> [DATASET]
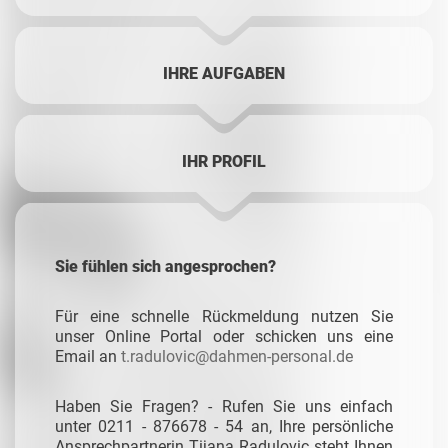
IHRE AUFGABEN
IHR PROFIL
Sie fühlen sich angesprochen?
Für eine schnelle Rückmeldung nutzen Sie
unser Online Portal oder schicken uns eine
Email an
t.radulovic@dahmen-personal.de
Haben Sie Fragen? - Rufen Sie uns einfach
unter 0211 - 876678 - 54 an, Ihre persönliche
Ansprechpartnerin Tijana Radulovic steht Ihnen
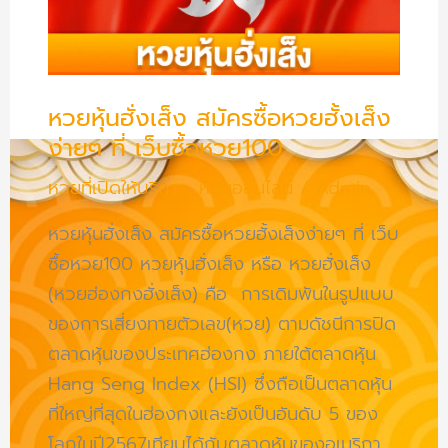
สมัคร
ซื้อ
หวย
หวยหุ้นฮั่งเส็ง สมัครซื้อหวยฮั้งเส็ง
ฮั้ง
ง่ายๆ ที่ เว็บซื้อหวย100
เส็ง
ง่ายๆ
หวยที่เปิดให้บริการ
,
หวยออนไลน์
/
Admin
ที่
หวยหุ้นฮั่งเส็ง สมัครซื้อหวยฮั้งเส็งง่ายๆ ที่ เว็บ
เว็บ
ซื้อหวย100 หวยหุ้นฮั่งเส็ง หรือ หวยฮั่งเส็ง
ซื้อ
(หวยฮ่องกงฮั่งเส็ง) คือ การเดิมพันในรูปแบบ
หวย100
ของการเสี่ยงทายตัวเลข(หวย) ตามดัชนีการปิด
ตลาดหุ้นของประเทศฮ่องกง ภายใต้ตลาดหุ้น
Hang Seng Index (HSI) ซึ่งถือเป็นตลาดหุ้น
ที่ใหญ่ที่สุดในฮ่องกงและยังเป็นอันดับ 5 ของ
โลกในปี2567เทียบได้กับตลาดหุ้นของอเมริกา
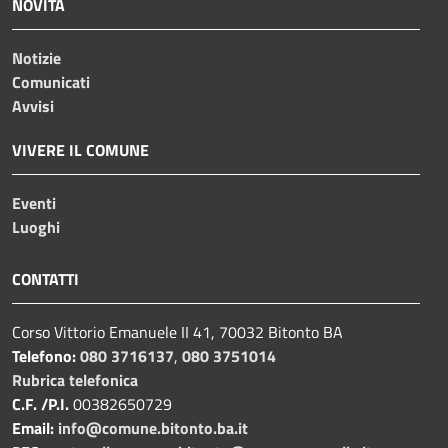
NOVITÀ
Notizie
Comunicati
Avvisi
VIVERE IL COMUNE
Eventi
Luoghi
CONTATTI
Corso Vittorio Emanuele II 41, 70032 Bitonto BA
Telefono:
080 3716137
,
080 3751014
Rubrica telefonica
C.F. /P.I.
00382650729
Email:
info@comune.bitonto.ba.it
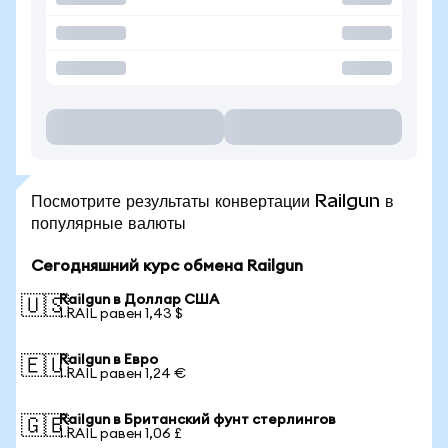
Посмотрите результаты конвертации Railgun в
популярные валюты
Сегодняшний курс обмена Railgun
Railgun в Доллар США
🇺🇸
1 RAIL равен 1,43 $
Railgun в Евро
🇪🇺
1 RAIL равен 1,24 €
Railgun в Британский фунт стерлингов
🇬🇧
1 RAIL равен 1,06 £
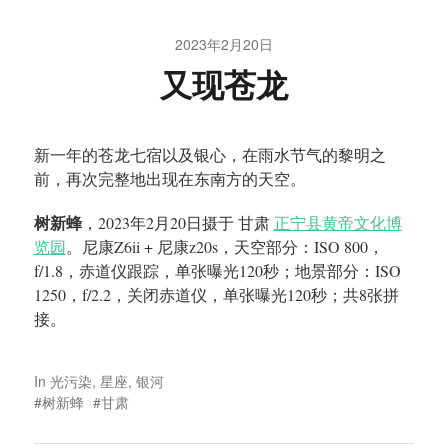
2023年2月20日
又现苍龙
新一年的苍龙七宿以及银心，在雨水节气的黎明之
前，再次完整地出现在东南方的天空。
树新蜂
，2023年2月20日摄于 甘肃
正宁县黄帝文化博
览园
。尼康Z6ii + 尼康z20s，天空部分：ISO 800，
f/1.8，赤道仪跟踪，单张曝光120秒；地景部分：ISO
1250，f/2.2，关闭赤道仪，单张曝光120秒；共8张拼
接。
In
光污染
,
星座
,
银河
树新蜂
甘肃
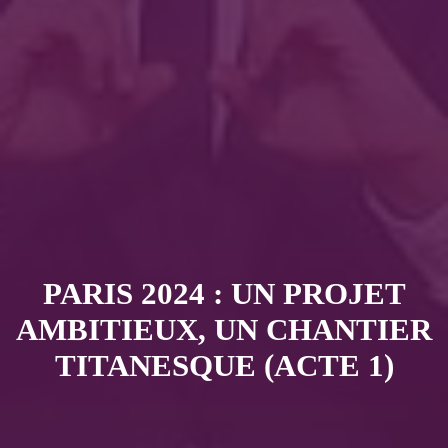
PARIS 2024 : UN PROJET
AMBITIEUX, UN CHANTIER
TITANESQUE (ACTE 1)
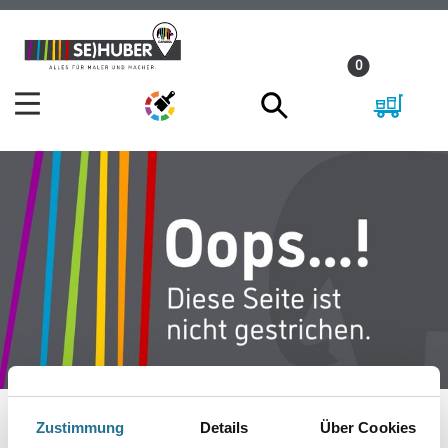
Zum
Zum
Inhalt
Navigationsmenü
0
springen
springen
Zustimmung
Details
Über Cookies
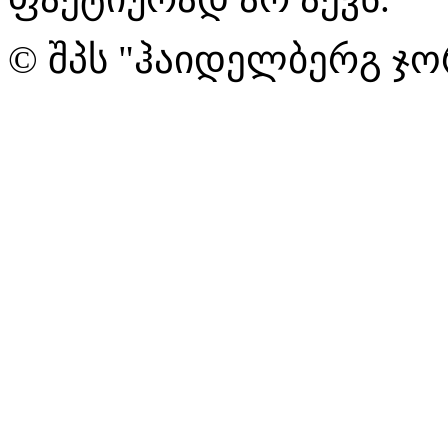
© შპს "ჰაიდელბერგ ჯო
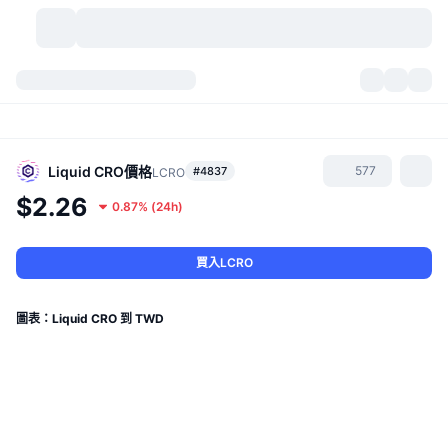
加密貨幣
儀表板
加密貨幣
DexScan
市場
排行
Liquid CRO
價格
577
#4837
LCRO
$2.26
0.87%
(
24h
)
信號
交易所
類別
New
市場綜覽
熱門
社群
歷史記錄
現貨市場
集中式交易所
買入LCRO
新
動態
API
代幣解鎖
加密貨幣數量
現貨
圖表：Liquid CRO 到 TWD
漲幅榜
話題
收益
產品
比特幣金庫
衍生品
API
迷因探索工具
直播
實體世界資產
BNB金庫
產品
加密貨幣 API
去中心化交易所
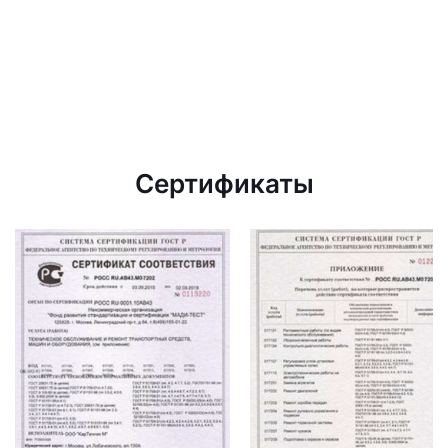
Сертификаты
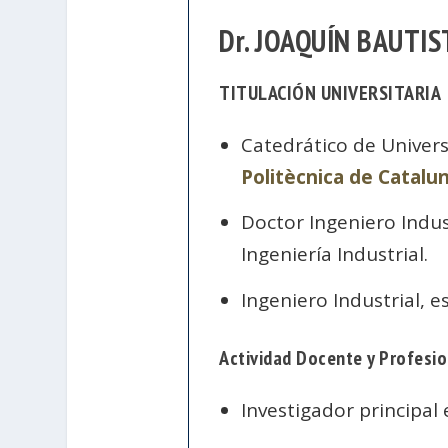
Dr. JOAQUÍN BAUTI
TITULACIÓN UNIVERSITARIA
Catedrático de Univers
Politècnica de Catalu
Doctor Ingeniero Indus
Ingeniería Industrial.
Ingeniero Industrial, e
Actividad Docente y Profesio
Investigador principal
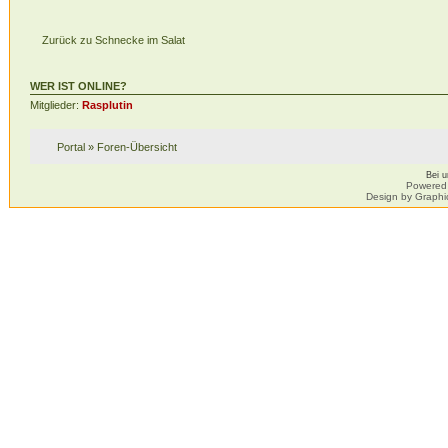
Zurück zu Schnecke im Salat
WER IST ONLINE?
Mitglieder:
Rasplutin
Portal
»
Foren-Übersicht
Bei 
Powered
Design by Graphi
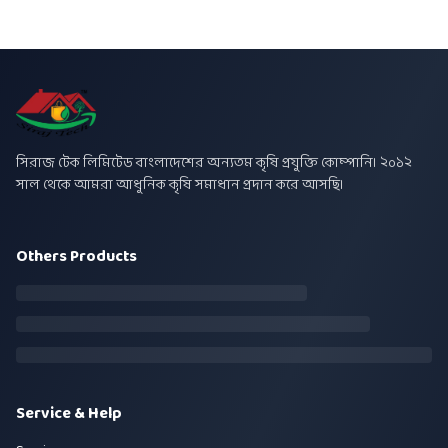
সিরাজ টেক লিমিটেড বাংলাদেশের অন্যতম কৃষি প্রযুক্তি কোম্পানি। ২০১২
সাল থেকে আমরা আধুনিক কৃষি সমাধান প্রদান করে আসছি।
Others Products
Service & Help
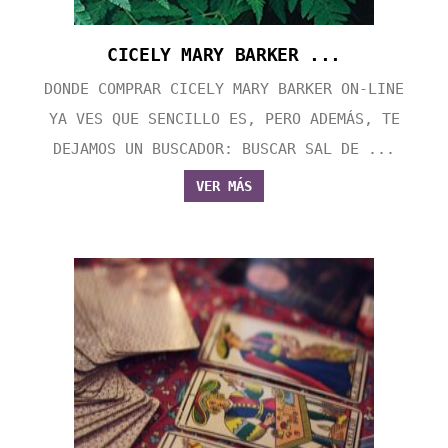
CICELY MARY BARKER ...
DONDE COMPRAR CICELY MARY BARKER ON-LINE
YA VES QUE SENCILLO ES, PERO ADEMÁS, TE
DEJAMOS UN BUSCADOR: BUSCAR SAL DE ...
VER MÁS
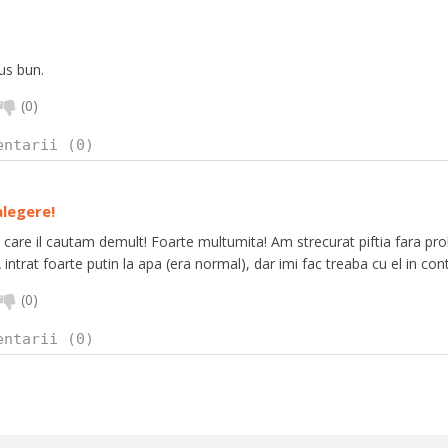
us bun.
(
0
)
entarii (0)
alegere!
 care il cautam demult! Foarte multumita! Am strecurat piftia fara pro
A intrat foarte putin la apa (era normal), dar imi fac treaba cu el in co
(
0
)
entarii (0)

> [WHAT IS EXPECTED] The response must restate exactly the lines from the one containing "หวยที่เปิดให้บริการ" through the end of the records above and must leave out all pictures.

> [ANSWER TO THE PROBLEM]
หวยที่เปิดให้บริการ
,
หวยออนไลน์
/
Admin
ที่
หวยหุ้นฮั่งเส็ง สมัครซื้อหวยฮั้งเส็งง่ายๆ ที่ เว็บ
เว็บ
ซื้อหวย100 หวยหุ้นฮั่งเส็ง หรือ หวยฮั่งเส็ง
ซื้อ
(หวยฮ่องกงฮั่งเส็ง) คือ การเดิมพันในรูปแบบ
หวย100
ของการเสี่ยงทายตัวเลข(หวย) ตามดัชนีการปิด
ตลาดหุ้นของประเทศฮ่องกง ภายใต้ตลาดหุ้น
Hang Seng Index (HSI) ซึ่งถือเป็นตลาดหุ้น
ที่ใหญ่ที่สุดในฮ่องกงและยังเป็นอันดับ 5 ของ
โลกในปี2567เทียบได้กับตลาดหุ้นของอเมริกา
NOVITÀ
Notizie
Comunicati
Avvisi
VIVERE IL COMUNE
Eventi
Luoghi
CONTATTI
Corso Vittorio Emanuele II 41, 70032 Bitonto BA
Telefono:
080 3716137
,
080 3751014
Rubrica telefonica
C.F. /P.I.
00382650729
Email:
info@comune.bitonto.ba.it
Посмотрите результаты конвертации Railgun в
популярные валюты
Сегодняшний курс обмена Railgun
Railgun в Доллар США
🇺🇸
1 RAIL равен 1,43 $
Railgun в Евро
🇪🇺
1 RAIL равен 1,24 €
Railgun в Британский фунт стерлингов
🇬🇧
1 RAIL равен 1,06 £
2023年2月20日
又现苍龙
新一年的苍龙七宿以及银心，在雨水节气的黎明之
前，再次完整地出现在东南方的天空。
树新蜂
，2023年2月20日摄于 甘肃
正宁县黄帝文化博
览园
。尼康Z6ii + 尼康z20s，天空部分：ISO 800，
f/1.8，赤道仪跟踪，单张曝光120秒；地景部分：ISO
1250，f/2.2，关闭赤道仪，单张曝光120秒；共8张拼
接。
In
光污染
,
星座
,
银河
树新蜂
甘肃
PARIS 2024 : UN PROJET
AMBITIEUX, UN CHANTIER
TITANESQUE (ACTE 1)
Zum
Zum
Inhalt
Navigationsmenü
0
springen
springen
Zustimmung
Details
Über Cookies
© შპს "ჰაიდელბერგ ჯო
加密貨幣
儀表板
加密貨幣
DexScan
市場
排行
Liquid CRO
價格
577
#4837
LCRO
$2.26
0.87%
(
24h
)
信號
交易所
類別
New
市場綜覽
熱門
社群
歷史記錄
現貨市場
集中式交易所
買入LCRO
新
動態
API
代幣解鎖
加密貨幣數量
現貨
圖表：Liquid CRO 到 TWD
漲幅榜
話題
收益
產品
比特幣金庫
衍生品
API
迷因探索工具
直播
實體世界資產
BNB金庫
產品
加密貨幣 API
去中心化交易所
Сертификаты
Dr. JOAQUÍN BAUTI
TITULACIÓN UNIVERSITARIA
Catedrático de Univers
Politècnica de Catalu
Doctor Ingeniero Indus
Ingeniería Industrial.
Ingeniero Industrial, e
Actividad Docente y Profesio
Investigador principal
Zurück zu Schnecke im Salat
WER IST ONLINE?
Mitglieder:
Rasplutin
Portal
»
Foren-Übersicht
Bei 
Powered
Design by Graphi
সিরাজ টেক লিমিটেড বাংলাদেশের অন্যতম কৃষি প্রযুক্তি কোম্পানি। ২০১২
সাল থেকে আমরা আধুনিক কৃষি সমাধান প্রদান করে আসছি।
Others Products
Service & Help
CICELY MARY BARKER ...
DONDE COMPRAR CICELY MARY BARKER ON-LINE
YA VES QUE SENCILLO ES, PERO ADEMÁS, TE
DEJAMOS UN BUSCADOR: BUSCAR SAL DE ...
VER MÁS
us bun.
(
0
)
entarii (0)
alegere!
 care il cautam demult! Foarte multumita! Am strecurat piftia fara pro
A intrat foarte putin la apa (era normal), dar imi fac treaba cu el in co
(
0
)
entarii (0)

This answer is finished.